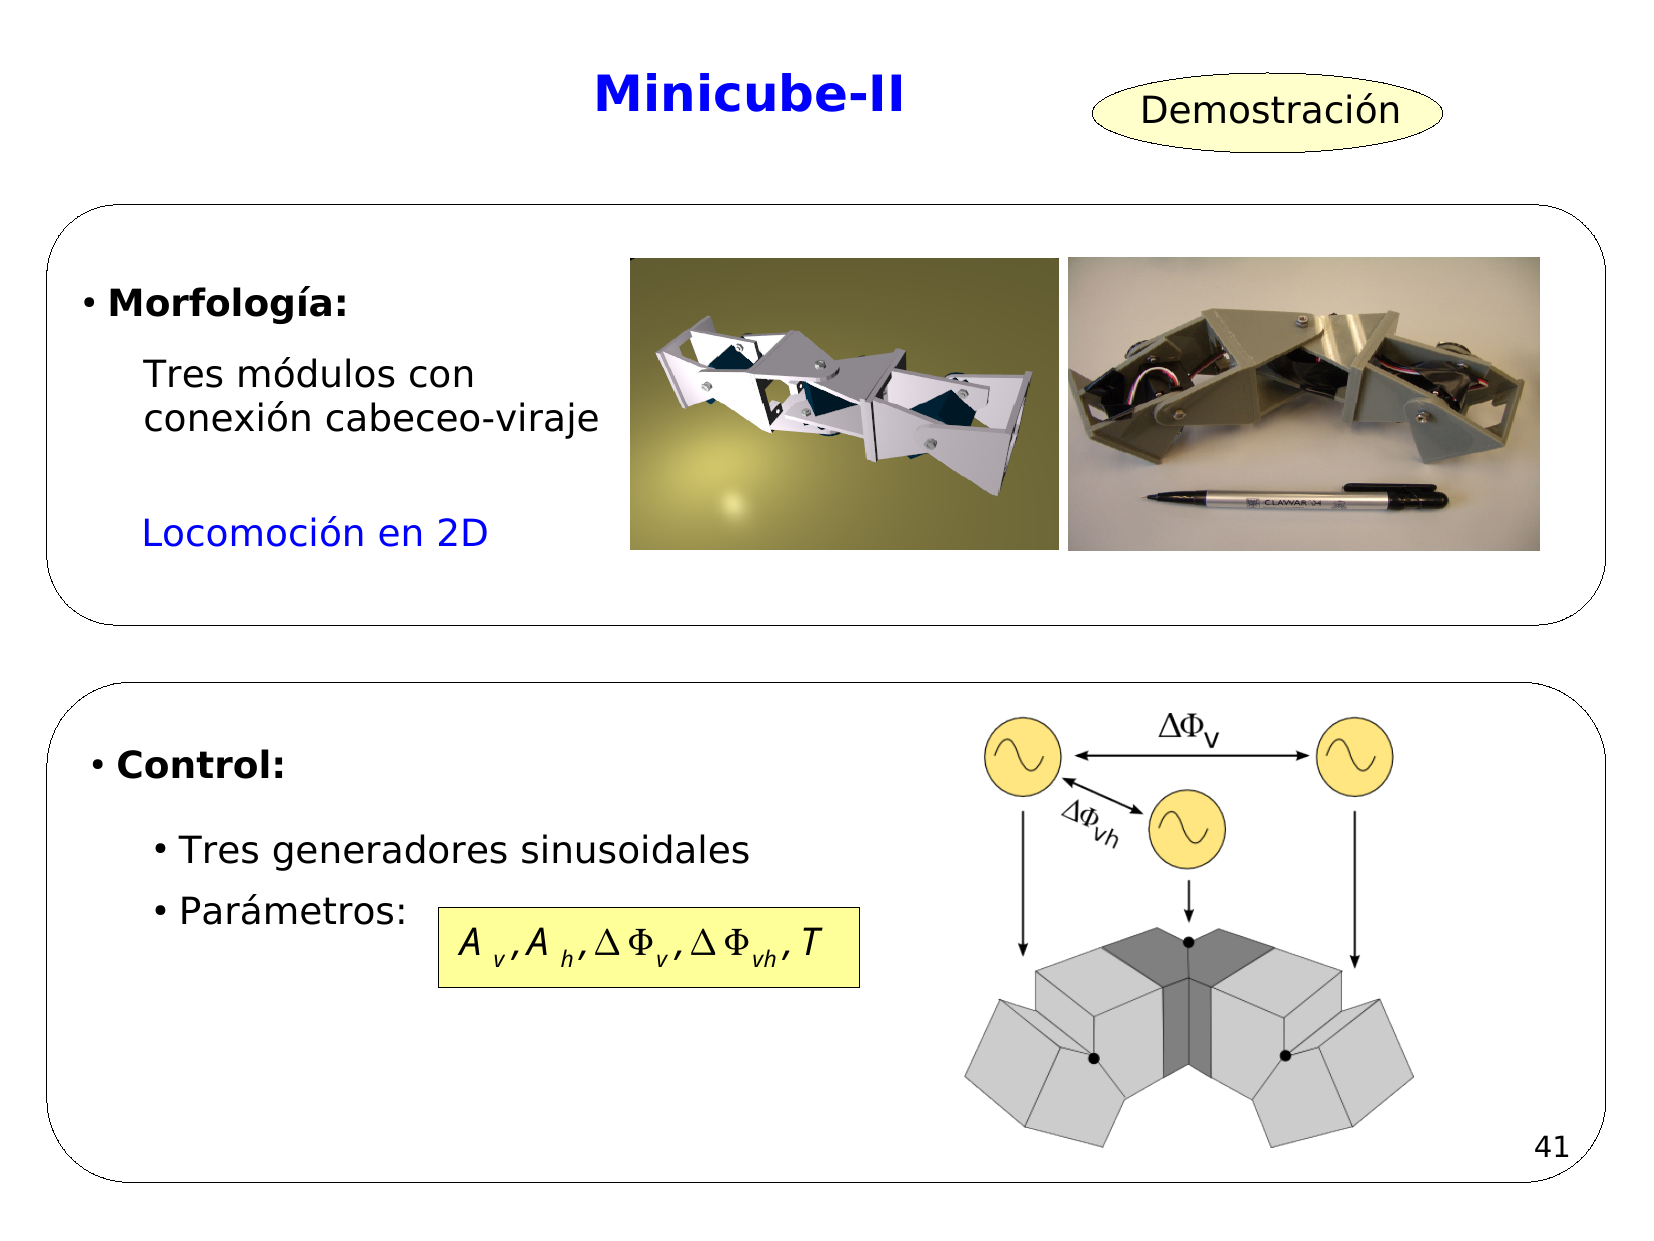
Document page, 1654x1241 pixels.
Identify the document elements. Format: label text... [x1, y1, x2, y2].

text_box [1142, 141, 1393, 153]
chart [450, 920, 833, 975]
picture [964, 713, 1414, 1148]
text_box Tres módulos con conexión cabeceo-viraje [128, 345, 630, 448]
text_box [1417, 92, 1443, 134]
text_box Control: [76, 736, 302, 795]
text_box Minicube-II [578, 57, 921, 131]
picture [1068, 257, 1540, 551]
text_box [1092, 89, 1125, 137]
text_box Tres generadores sinusoidales Parámetros: [138, 821, 766, 941]
text_box Morfología: [67, 274, 378, 333]
text_box Locomoción en 2D [126, 504, 505, 563]
picture [630, 258, 1059, 550]
text_box [438, 907, 860, 988]
text_box [1162, 72, 1373, 81]
text_box Demostración [1125, 81, 1417, 141]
________________________________________
=== DO THIS ===
Starting at the top of the data and ending after the line that has "picture [1068, 257, 1540, 551]", write those lines out again with "pixels" swapped for "dots" and nothing else changed. Leave out the pictures.

=== RESPONSE ===
Document page, 1654x1241 dots.
Identify the document elements. Format: label text... [x1, y1, x2, y2].

text_box [1142, 141, 1393, 153]
chart [450, 920, 833, 975]
picture [964, 713, 1414, 1148]
text_box Tres módulos con conexión cabeceo-viraje [128, 345, 630, 448]
text_box [1417, 92, 1443, 134]
text_box Control: [76, 736, 302, 795]
text_box Minicube-II [578, 57, 921, 131]
picture [1068, 257, 1540, 551]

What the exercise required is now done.